The discovery is proof that there are countless treasures located below the Sea. Thonis-Heracleion is just one of the many sunken cities which were believed to be a myth until they were actually discovered.
‘It turned out that Herodotus was right,’ Goddio says. ‘He was talking about the kind of ships they used and we found the ships; over 80 wrecks. Everything he said has been confirmed – first by discovering the cities, the temple and specific artefacts. And we have barely touched it. There is much more out there.’
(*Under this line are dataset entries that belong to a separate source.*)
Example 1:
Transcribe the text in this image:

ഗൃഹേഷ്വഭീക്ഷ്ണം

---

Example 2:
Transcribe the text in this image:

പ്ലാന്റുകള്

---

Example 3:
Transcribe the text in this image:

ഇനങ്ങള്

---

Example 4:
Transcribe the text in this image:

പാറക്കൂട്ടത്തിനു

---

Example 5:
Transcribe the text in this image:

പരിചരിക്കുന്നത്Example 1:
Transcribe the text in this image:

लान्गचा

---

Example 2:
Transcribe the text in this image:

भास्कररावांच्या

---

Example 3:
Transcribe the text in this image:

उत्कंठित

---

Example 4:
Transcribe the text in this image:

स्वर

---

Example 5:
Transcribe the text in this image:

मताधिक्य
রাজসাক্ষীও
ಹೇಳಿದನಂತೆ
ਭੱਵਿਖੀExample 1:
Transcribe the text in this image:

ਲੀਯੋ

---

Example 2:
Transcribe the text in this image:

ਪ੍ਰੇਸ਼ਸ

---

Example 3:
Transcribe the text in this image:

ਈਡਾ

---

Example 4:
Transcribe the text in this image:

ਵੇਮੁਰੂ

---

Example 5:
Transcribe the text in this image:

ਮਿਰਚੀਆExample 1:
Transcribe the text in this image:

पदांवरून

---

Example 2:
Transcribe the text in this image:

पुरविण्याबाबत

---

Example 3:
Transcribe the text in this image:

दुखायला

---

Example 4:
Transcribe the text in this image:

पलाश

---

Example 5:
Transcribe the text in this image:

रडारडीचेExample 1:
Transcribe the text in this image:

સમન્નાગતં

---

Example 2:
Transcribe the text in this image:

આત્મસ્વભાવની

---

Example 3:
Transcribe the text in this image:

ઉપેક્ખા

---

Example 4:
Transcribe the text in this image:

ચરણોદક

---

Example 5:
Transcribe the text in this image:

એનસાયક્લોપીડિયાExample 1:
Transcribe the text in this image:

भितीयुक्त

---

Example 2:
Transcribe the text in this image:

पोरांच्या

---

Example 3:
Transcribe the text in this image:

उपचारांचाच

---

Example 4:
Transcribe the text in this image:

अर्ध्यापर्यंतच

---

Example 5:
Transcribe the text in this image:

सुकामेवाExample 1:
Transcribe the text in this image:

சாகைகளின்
Many large cities just like Heraklion, Alexandria and Canopus were destroyed by catastrophic natural disasters. Researchers from the University of Cambridge conducted a study of the Mediterranean tectonic plates and discovered that a geological fault could have caused a great earthquake and tsunami in the year 365 AD. According to scientists, the earthquake that struck the region in the past could happen again since they calculated that due to the geological features, the area is prone to catastrophic earthquakes every 800 years.
The fate of Heraklion was shared by other ancient cities that suffered similar catastrophes hundreds or thousands of years ago, some of them are like the ancient city of Alexandria, founded by Alexander the Great in 331 BC and the ancient city of Canopus.